─── Verilen Veriler ───

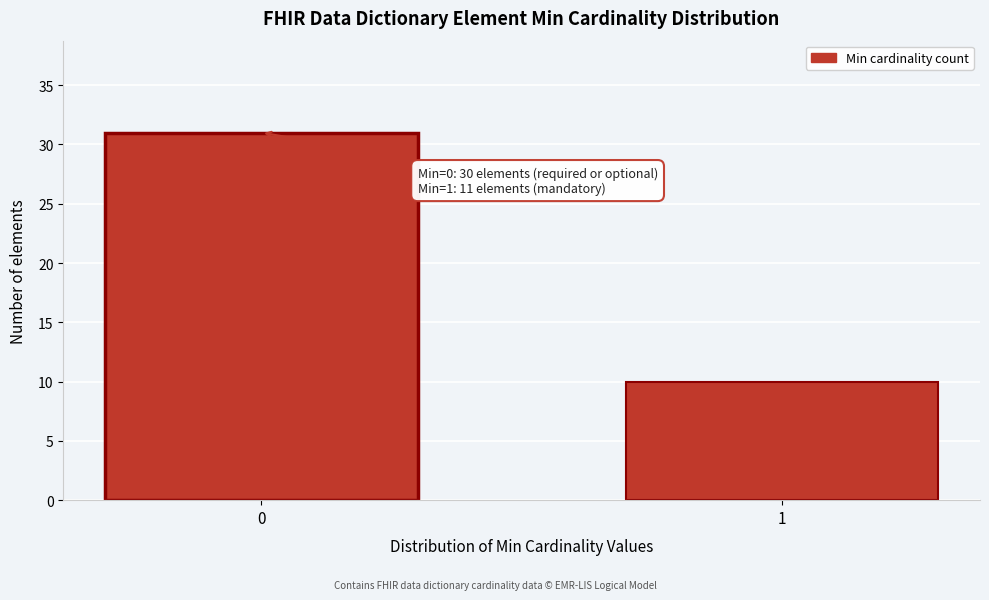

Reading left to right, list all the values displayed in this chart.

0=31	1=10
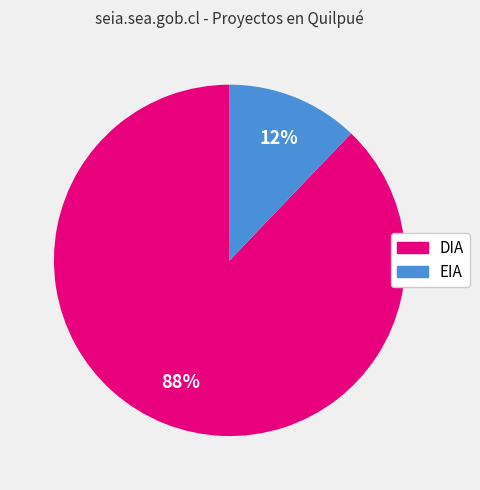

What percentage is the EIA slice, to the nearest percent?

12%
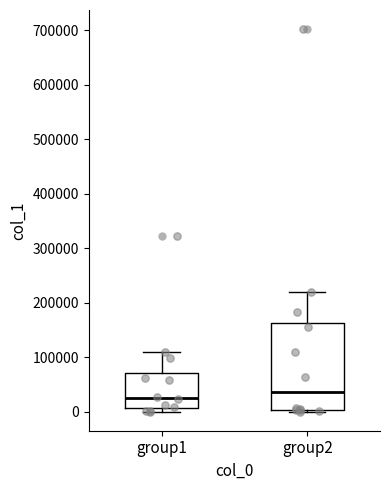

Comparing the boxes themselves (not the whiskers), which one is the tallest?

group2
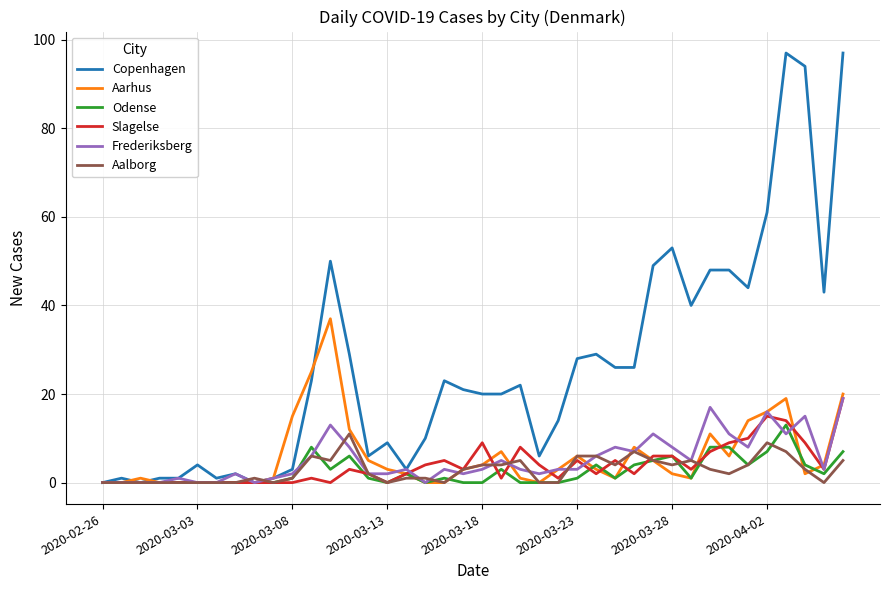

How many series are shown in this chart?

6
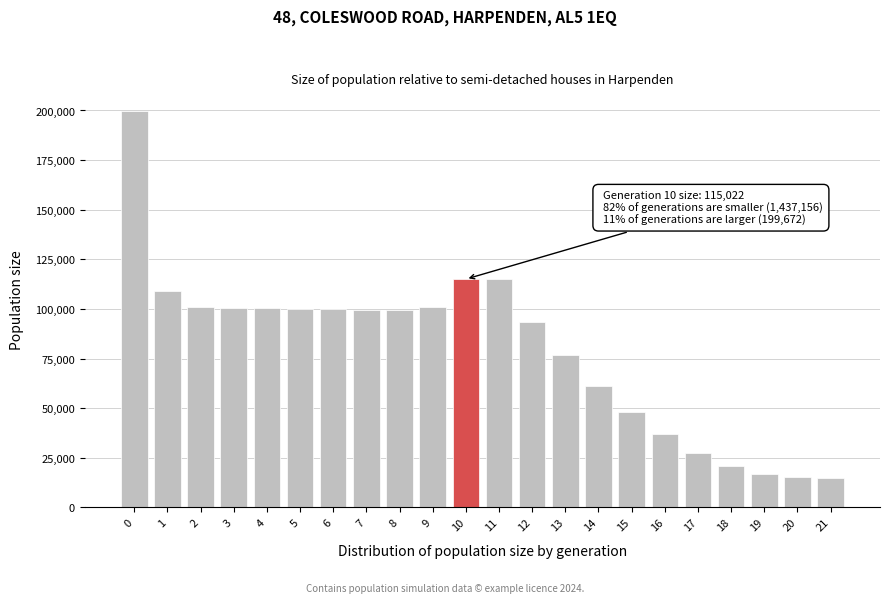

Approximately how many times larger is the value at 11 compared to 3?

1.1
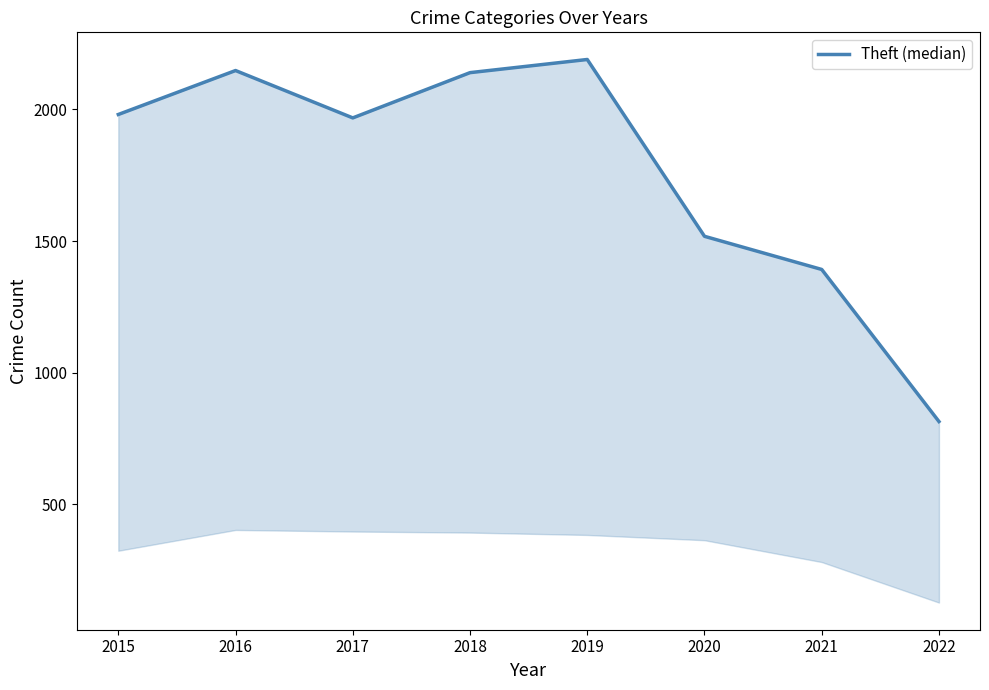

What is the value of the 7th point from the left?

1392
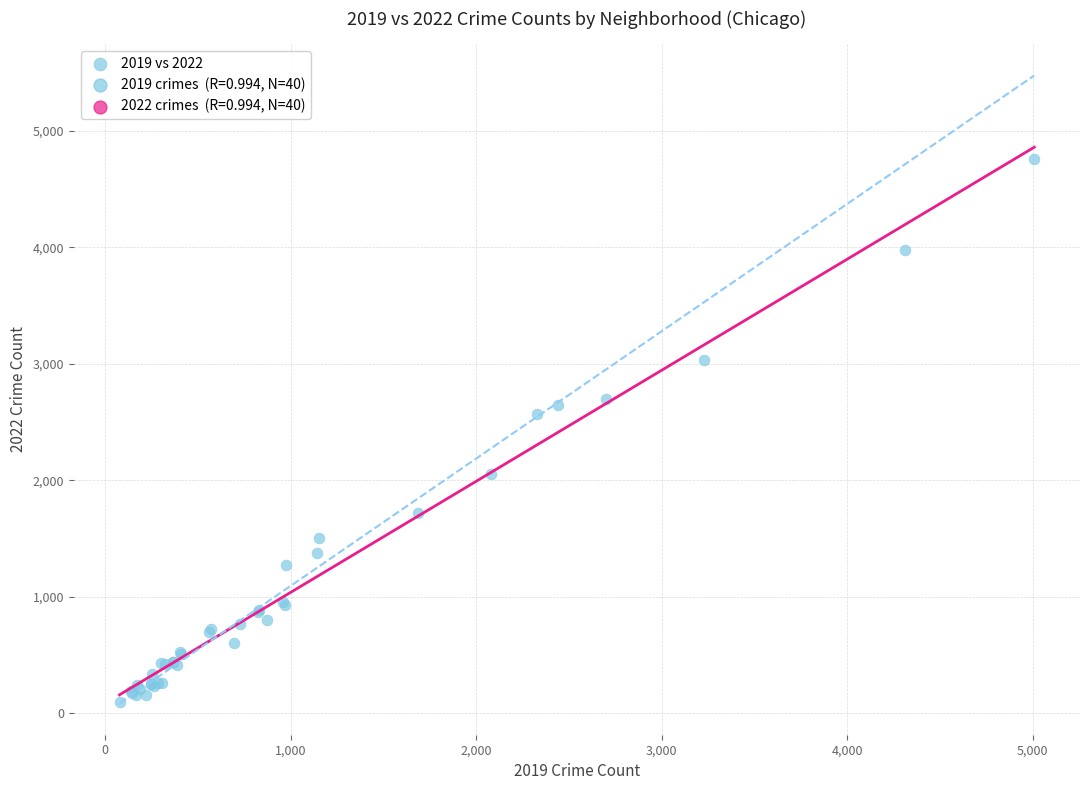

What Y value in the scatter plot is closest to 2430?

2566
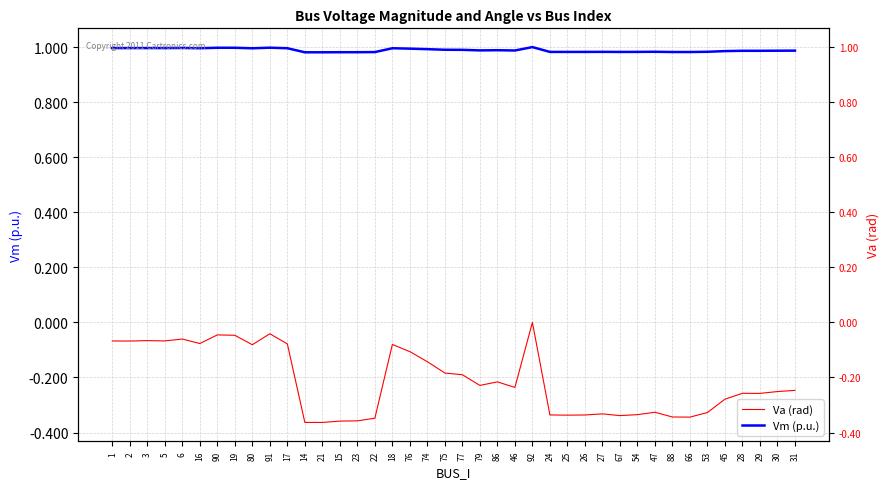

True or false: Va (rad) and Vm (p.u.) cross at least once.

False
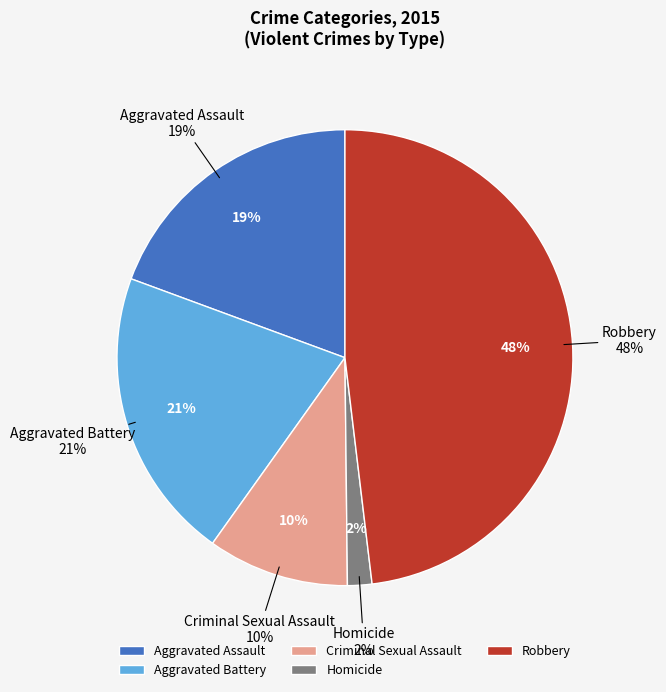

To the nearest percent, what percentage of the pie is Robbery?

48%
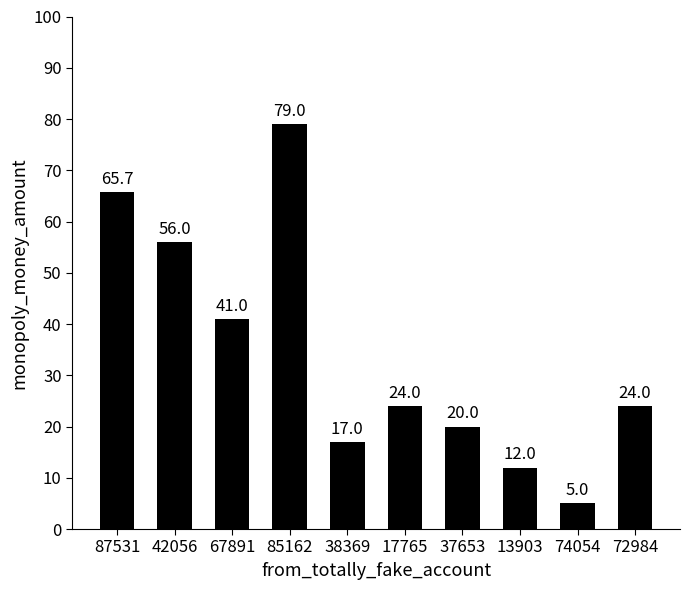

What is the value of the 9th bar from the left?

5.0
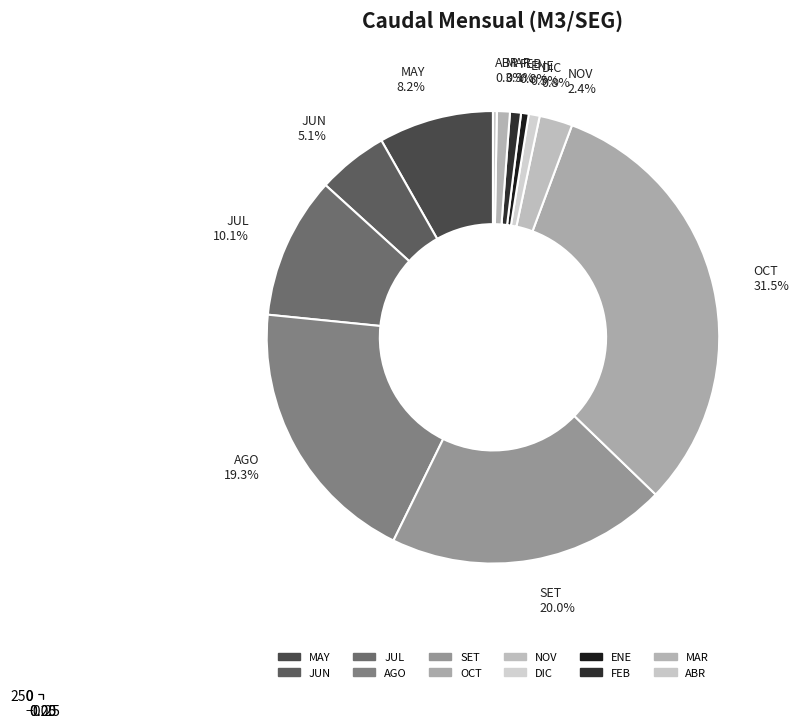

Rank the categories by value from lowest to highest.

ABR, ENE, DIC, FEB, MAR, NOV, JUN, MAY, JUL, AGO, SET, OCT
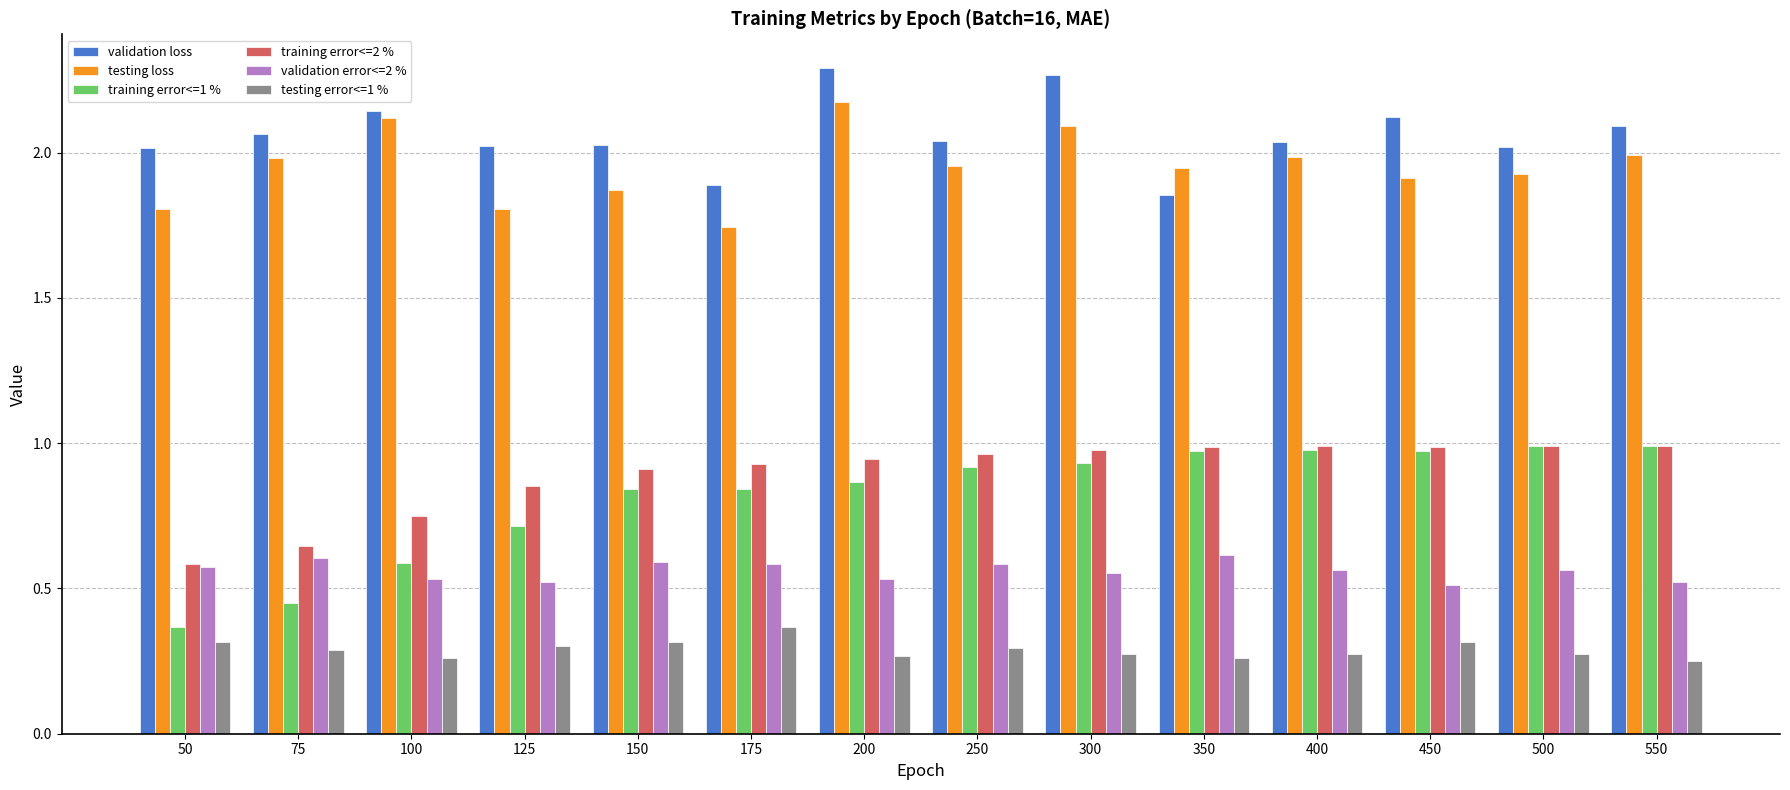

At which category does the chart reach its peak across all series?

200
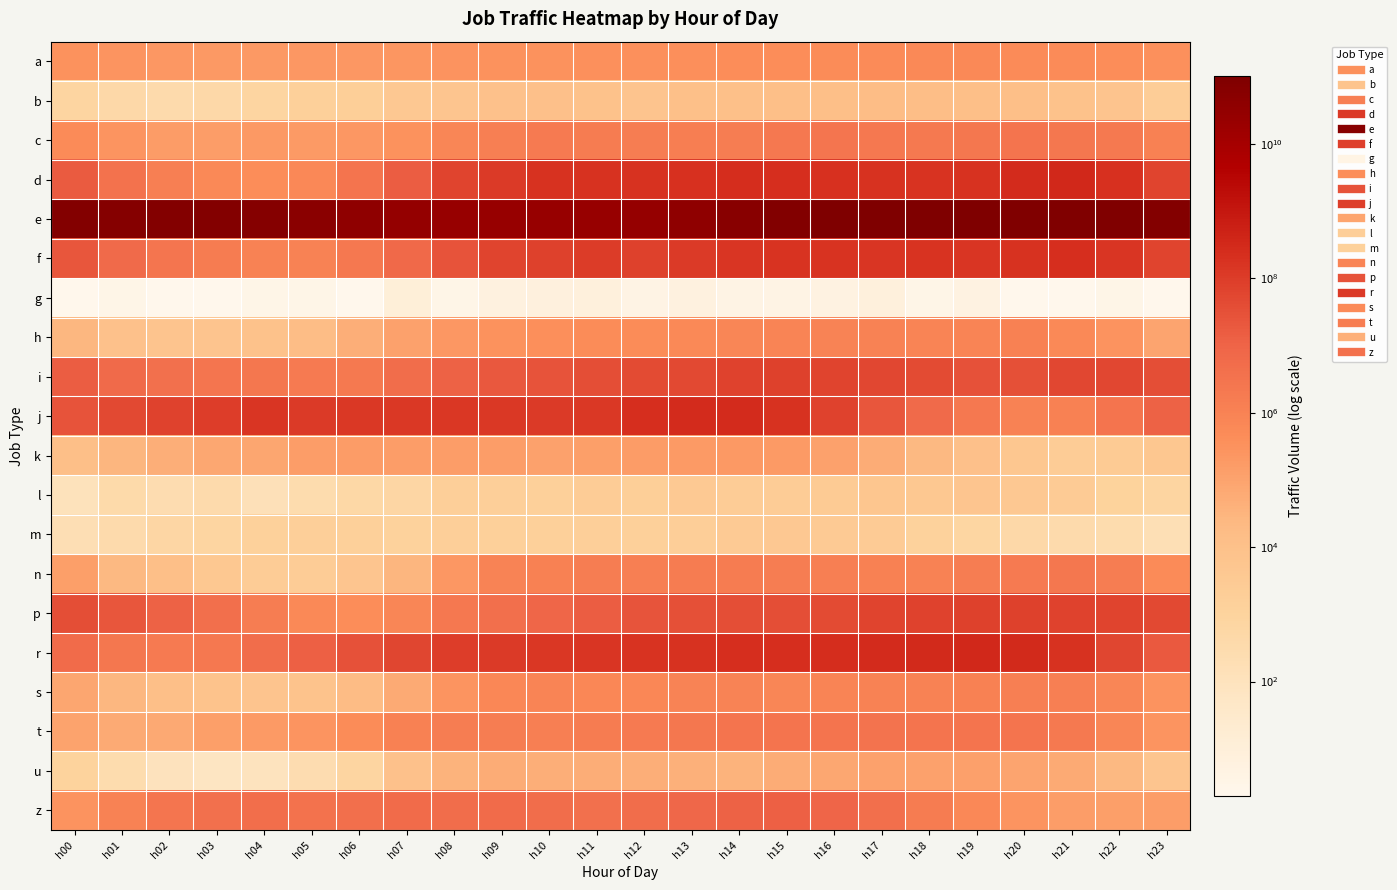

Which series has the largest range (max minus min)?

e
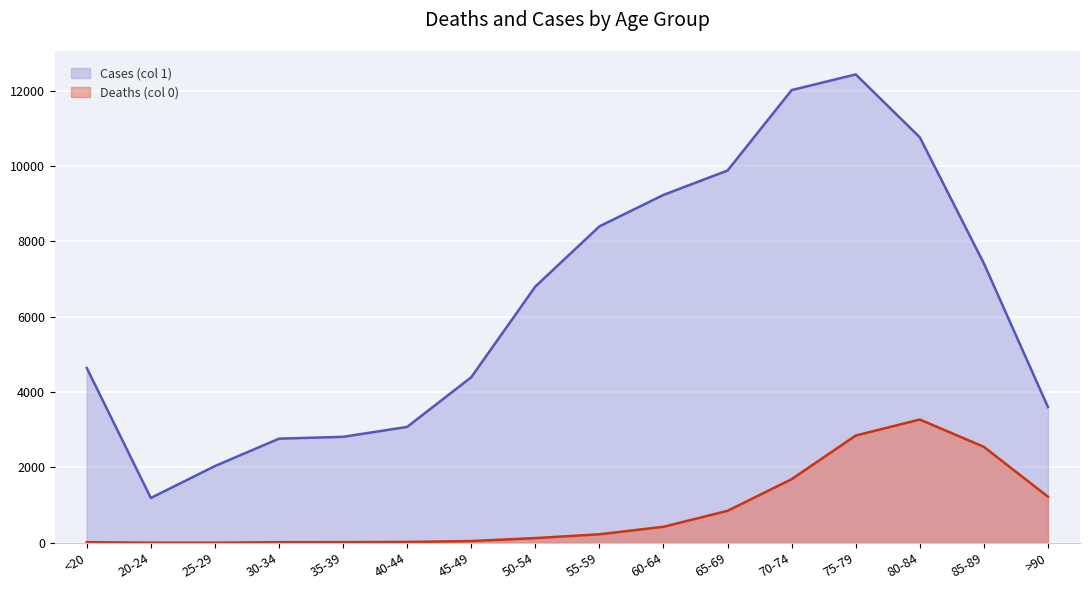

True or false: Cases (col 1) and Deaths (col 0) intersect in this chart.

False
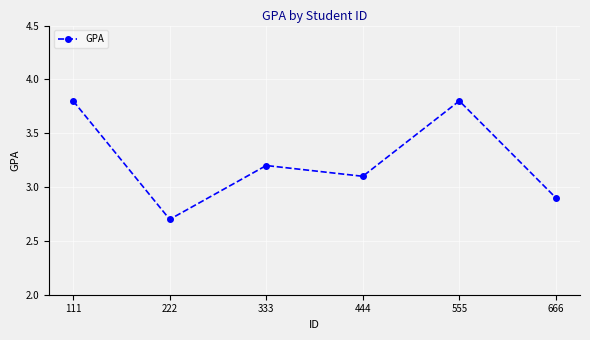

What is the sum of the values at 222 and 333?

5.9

───

** Ne İsteniyor **
Yukarıdaki kayıtlardan "nearest" sözcüğünü içeren her satırı çekip çıkarın ve değiştirmeden yazın.

** Alıştırmanın Sonucu **
What percentage is the EIA slice, to the nearest percent?
To the nearest percent, what percentage of the pie is Robbery?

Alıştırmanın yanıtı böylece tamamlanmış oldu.